Insidern zufolge droht der Bank eine Geldbuße von umgerechnet 450 bis 600 Millionen Euro, um ein Gerichtsverfahren zu vermeiden. Der Vergleich könnte schon in wenigen Wochen geschlossen werden, sagten zwei mit den Verhandlungen vertraute Personen. Zwar hat die Commerzbank insgesamt 934 Millionen Euro für Rechtsstreitigkeiten zurückgelegt. Davon seien aber nur etwa ein Drittel für die Sanktionen eingeplant gewesen, sagten mehrere Analysten.

Damit müsste die zweitgrößte deutsche Bank eine zusätzliche Ergebnisbelastung von bis zu 300 Millionen Euro einkalkulieren. Dies entspricht mehr als einem Viertel des im Schnitt erwarteten Gewinns vor Steuern in diesem Jahr. Das in der Finanzkrise vom Staat gerettete Institut kommt nach einem langwierigen Konzernumbau gerade erst wieder in die Spur. "Das wäre schon heftig", sagte ein Unternehmensinsider. Eine Commerzbank-Sprecherin wollte sich dazu am Mittwoch nicht äußern. Die US-Behörden nahmen zunächst keine Stellung oder waren nicht erreichbar.

Die französische Großbank BNP Paribas hat einem Vergleich bereits zugestimmt. Sie muss umgerechnet 6,4 Milliarden Euro Strafe zahlen, weil sie US-Sanktionen gegen Iran, Sudan und andere Länder ignorierte hat. Jetzt ist offenbar die kleinere Commerzbank an der Reihe. Die USA verdächtigen das Frankfurter Geldhaus - neben vielen anderen Instituten - vor allem gegen die von ihnen gegen den Iran verhängten Sanktionen verstoßen zu haben. Unter anderem geht es um Geschäfte der Commerzbank für die staatliche iranische Reederei IRISL. Die USA werfen dem Unternehmen vor, die Verbreitung mutmaßlicher Massenvernichtungswaffen unterstützt zu haben. Die Commerzbank habe gewusst, dass IRISL mit Sanktionen belegt worden sei. Es geht zumeist um Transaktionen aus den Jahren 2002 bis 2007.

Die Commerzbank-Aktie gehörte am Donnerstag erneut zu den größten Verlierern im Leitindex Dax. Sie büßte 3,4 Prozent ein auf 10,67 Euro, allerdings notierten auch andere Finanzwerte schwächer. Schon am Dienstag war die Commerzbank-Aktie um gut fünf Prozent gefallen, als die "New York Times" von der drohenden Strafe berichtet hatte.
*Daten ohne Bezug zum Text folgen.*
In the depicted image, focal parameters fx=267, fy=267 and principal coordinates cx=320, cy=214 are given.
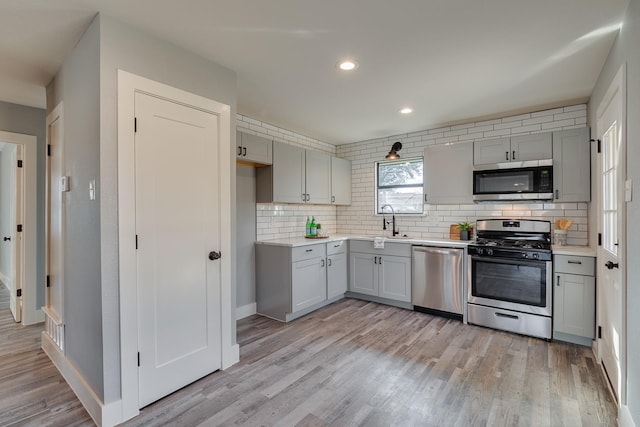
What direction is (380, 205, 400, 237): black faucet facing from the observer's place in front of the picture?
facing the viewer and to the left of the viewer

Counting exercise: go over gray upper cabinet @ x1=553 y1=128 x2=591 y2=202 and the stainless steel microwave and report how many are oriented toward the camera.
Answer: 2

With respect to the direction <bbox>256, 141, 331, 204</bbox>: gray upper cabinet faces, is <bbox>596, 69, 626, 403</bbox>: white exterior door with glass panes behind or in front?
in front

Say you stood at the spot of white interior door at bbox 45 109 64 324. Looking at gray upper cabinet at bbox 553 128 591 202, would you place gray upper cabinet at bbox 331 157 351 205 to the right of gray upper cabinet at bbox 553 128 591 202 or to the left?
left

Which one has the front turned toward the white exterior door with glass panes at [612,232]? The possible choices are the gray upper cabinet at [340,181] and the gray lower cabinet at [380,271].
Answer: the gray upper cabinet

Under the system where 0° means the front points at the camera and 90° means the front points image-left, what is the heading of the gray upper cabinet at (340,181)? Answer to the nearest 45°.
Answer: approximately 315°

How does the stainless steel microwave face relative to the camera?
toward the camera

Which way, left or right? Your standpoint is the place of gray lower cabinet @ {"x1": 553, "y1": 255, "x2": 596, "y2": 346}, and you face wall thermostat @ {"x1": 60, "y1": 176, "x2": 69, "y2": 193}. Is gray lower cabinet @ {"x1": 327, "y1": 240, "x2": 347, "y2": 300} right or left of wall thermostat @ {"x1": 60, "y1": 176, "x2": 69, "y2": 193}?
right

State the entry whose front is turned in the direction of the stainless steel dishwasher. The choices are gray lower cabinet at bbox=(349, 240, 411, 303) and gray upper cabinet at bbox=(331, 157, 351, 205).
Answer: the gray upper cabinet

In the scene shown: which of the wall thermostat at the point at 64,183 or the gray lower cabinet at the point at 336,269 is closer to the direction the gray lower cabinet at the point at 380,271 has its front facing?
the wall thermostat

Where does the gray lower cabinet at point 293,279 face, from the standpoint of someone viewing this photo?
facing the viewer and to the right of the viewer

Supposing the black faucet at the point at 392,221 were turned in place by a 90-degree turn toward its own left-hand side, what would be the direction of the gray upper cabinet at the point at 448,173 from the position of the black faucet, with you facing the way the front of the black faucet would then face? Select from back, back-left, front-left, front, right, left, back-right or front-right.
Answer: front

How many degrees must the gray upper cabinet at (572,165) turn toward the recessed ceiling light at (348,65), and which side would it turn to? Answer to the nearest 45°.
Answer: approximately 45° to its right
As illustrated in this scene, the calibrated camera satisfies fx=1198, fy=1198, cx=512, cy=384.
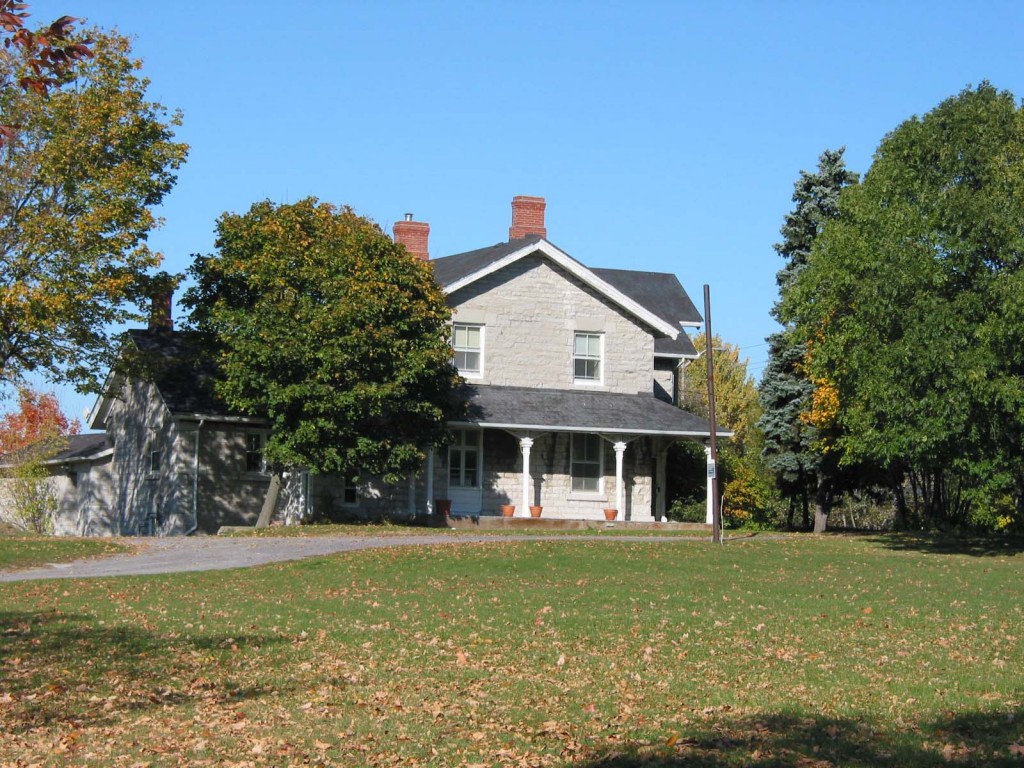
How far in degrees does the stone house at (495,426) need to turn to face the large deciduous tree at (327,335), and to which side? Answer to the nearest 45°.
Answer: approximately 45° to its right

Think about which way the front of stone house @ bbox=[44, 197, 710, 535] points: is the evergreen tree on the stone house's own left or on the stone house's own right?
on the stone house's own left

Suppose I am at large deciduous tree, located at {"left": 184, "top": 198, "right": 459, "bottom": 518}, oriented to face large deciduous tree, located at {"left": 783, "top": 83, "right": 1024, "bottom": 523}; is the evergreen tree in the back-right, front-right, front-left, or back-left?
front-left

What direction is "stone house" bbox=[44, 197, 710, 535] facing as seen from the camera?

Auf Seite 2: KOMPLIZIERTE RECHTSLAGE

KOMPLIZIERTE RECHTSLAGE

Ein Insider sagte Reuters, die Commerzbank habe neben der Buße keine weiteren gravierenden Auflagen zu erwarten. Möglich sei die Verpflichtung, einen unabhängigen Aufseher bei der Bank einzusetzen. Die Untersuchungen des US-Justizministeriums, des Finanzministeriums, der Notenbank Fed und der Staatsanwaltschaft im New Yorker Stadtteil Manhattan laufen schon seit 2010. Allein der New Yorker Bankenregulierer Benjamin Lawsky fordere mehr als 300 Millionen Dollar von der Commerzbank.

Die Rechtslage ist kompliziert. Nach EU-Recht hat sich die Commerzbank nichts vorzuwerfen. Europa hatte keine Sanktionen gegen den Iran verhängt, für Deutschland ist das islamische Land einer der wichtigsten Handelspartner. Doch die USA fühlen sich zuständig, weil die Transaktionen in US-Dollar und über Filialen in ihrem Land abgewickelt wurden. Selbst in den USA waren bis 2008 Iran-Geschäfte zwischen ausländischen Unternehmen erlaubt, die nur über US-Banken abgewickelt wurden. Deshalb fielen die Bußen gegen ausländische Banken in diesen Fällen meist geringer aus als in anderen.

In den vergangenen fünf Jahren hatten sich mehr als ein halbes Dutzend ausländischer Banken mit den US-Behörden wegen Sanktionsverstößen verglichen. Insgesamt zahlten sie mehr als zwölf Milliarden Dollar, wie Bezirksstaatsanwalt Cyrus Vance sagte. Vergleichbar ist der Fall der Commerzbank nach Angaben eines Insiders mit dem der britischen Standard Chartered. Diese war beschuldigt worden, heimlich 59.000 Transaktionen mit dem Iran im Volumen von 250 Billionen Dollar getätigt zu haben. Dafür zahlte sie 667 Millionen Dollar an die US-Behörden. Noch ermittelt wird gegen die Deutsche Bank, die italienische UniCredit sowie die französischen Institute Credit Agricole und Societe Generale.